Apple's Risky Balancing Act With the Next iPhone (macworld.com)
Long time columnist Jason Snell: As there always are at this time of year, there are lots of rumors out there about what the next iPhone will be. This year we're hearing that Apple is going to release a high-priced, next-generation phone in addition to the expected iPhone 7s and iPhone 7s Plus models. [...] By most accounts, Apple's next-generation iPhone will offer a similar design. But also, by many accounts, Apple is struggling to create that product -- and when it arrives, it may be expensive, late to ship, and supply constrained. This is one of those areas where Apple may be the victim of its own success. The iPhone is so popular a product that Apple can't include any technology or source any part if it can't be made more than 200 million times a year. If the supplier of a cutting-edge part Apple wants can only provide the company with 50 million per year, it simply can't be used in the iPhone.

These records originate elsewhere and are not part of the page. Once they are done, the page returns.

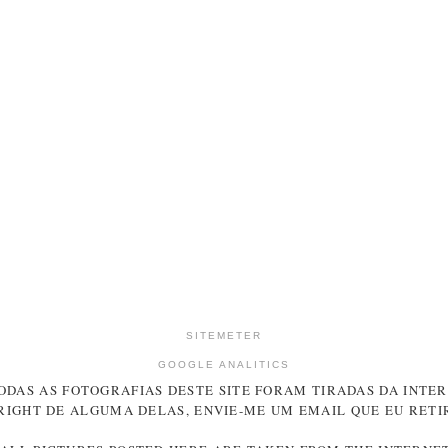
SITEMETER
GOOGLE ANALITICS
ODAS AS FOTOGRAFIAS DESTE SITE FORAM TIRADAS DA INTER
RIGHT DE ALGUMA DELAS, ENVIE-ME UM EMAIL QUE EU RETIR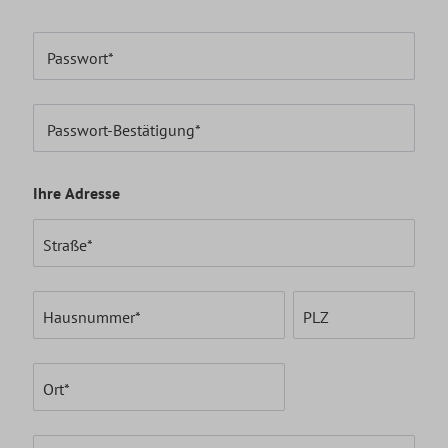
Passwort*
Passwort-Bestätigung*
Ihre Adresse
Straße*
Hausnummer*
PLZ
Ort*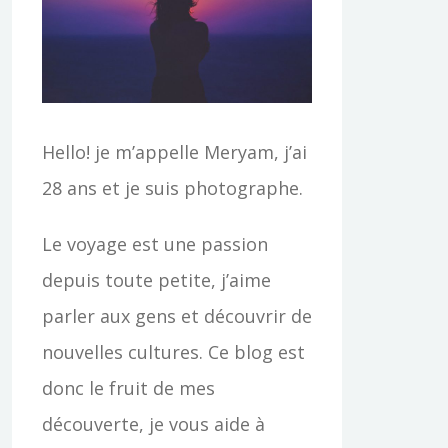
c
h
e
r
Hello! je m’appelle Meryam, j’ai
28 ans et je suis photographe.
:
Le voyage est une passion
depuis toute petite, j’aime
parler aux gens et découvrir de
nouvelles cultures. Ce blog est
donc le fruit de mes
découverte, je vous aide à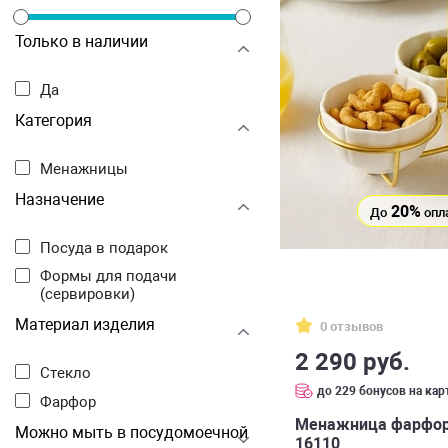
Только в наличии
Да
Категория
Менажницы
Назначение
20%
До
опл
Посуда в подарок
Формы для подачи
(сервировки)
Материал изделия
0 отзывов
2 290 руб.
Стекло
до 229 бонусов на кар
Фарфор
Менажница фарфоро
Можно мыть в посудомоечной
16110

Apple sells too many, too fast. Contrast that to Apple's competition. On the smaller end, former Android chief Andy Rubin announced the Essential phone, but even Rubin admitted that he'd only be able to sell in thousands, not millions. Same for the RED Hydrogen One -- groundbreaking phone, hardly likely to sell in any volume. The Google Pixel looks like it's in the one million range. Apple's biggest competitor, Samsung, has to deal with a scale more similar to Apple's -- but it's still only expected to sell 50 or 60 million units of the flagship Galaxy S8.
If they want to make something exclusive, they have done it before and priced it accordingly. See the Apple Watches that had list prices of $10-17K. Who knows how well they actually sold, but Apple doesn't have a hard time putting a large price tag on something exclusive. I'm also intentionally omitting the diamond studded phone cases and so on sold by high end designers. Evidently there's a market for this stuff, and you have to imagine the margins on a 10K iPhone are going to be huge when it (likely) repurposes most of the guts the run of the mill models.
As is well known, Intel's toughest competition ain't AMD: it's Intel's own, previous CPUs, which w/ multiple cores, is still more than adequate for anything thrown at it. Very different from the 90s where every MHz bump resulted in a major performance improvement. Same for Microsoft: Windows 7 was good enough, and people have had to be dragged kicking & screaming to 8 & 10.
Previously, I had an iPhone 5s and an iPad mini, both w/ 16GB storage. I just upgraded both over the last few months to iPhone 7 and iPad mini 4, both w/ 128GB of storage primarily b'cos I had hit the limit on those. But I don't anticipate getting even close to 128GB on these 2 new toys. While iPhone 7 gave me Apple Pay, which 5s didn't have, there is nothing missing in the iPhone 7 that I'll want in iPhone 8. If anything, the loss of the home button will be a bummer: I like the fingerprint detection way of logging in, buying things and authentication. Essentially, what stops me from buying future Apple toys is that these new ones of mine are good enough for the foreseeable future. I do see myself buying a Macbook sometime just to avoid getting into an annual Windows subscription.
The fundamental problem Apple has is that Samsung has the key display technology that Apple needs to do much more innovation with its hardware. LCD panels are a dead end for mobile devices, if thinness and efficiency is the goal. Apple needs to get away from LCD, but to do so right now requires becoming dependent on Samsung again.
This is why we had the whole Tim Cook spin about OLED having terrible colors a few years back. Apple needed to down play the tech that it didn't have. In the end though, it looks like Apple is going to throw the kitchen sink at getting micro LED going, which looks like a technology that could easily surpass OLED in a lot of areas. If they can pull that off before their entire product line becomes dependent on Samsung AMOLED, then they'll be good to go for another 5 years.
In the end though we must keep in mind that all OLED or AMOLED is going to ultimately allow is thinner devices. You could imagine that the next big step will be semi-flexible displays so that we can avoid another bend-gate situations as devices get even thinner. It's cool to see how far the tech is going, but since almost everyone I see puts their thin new iPhone into a big bumper case, it does all feel pretty pointless.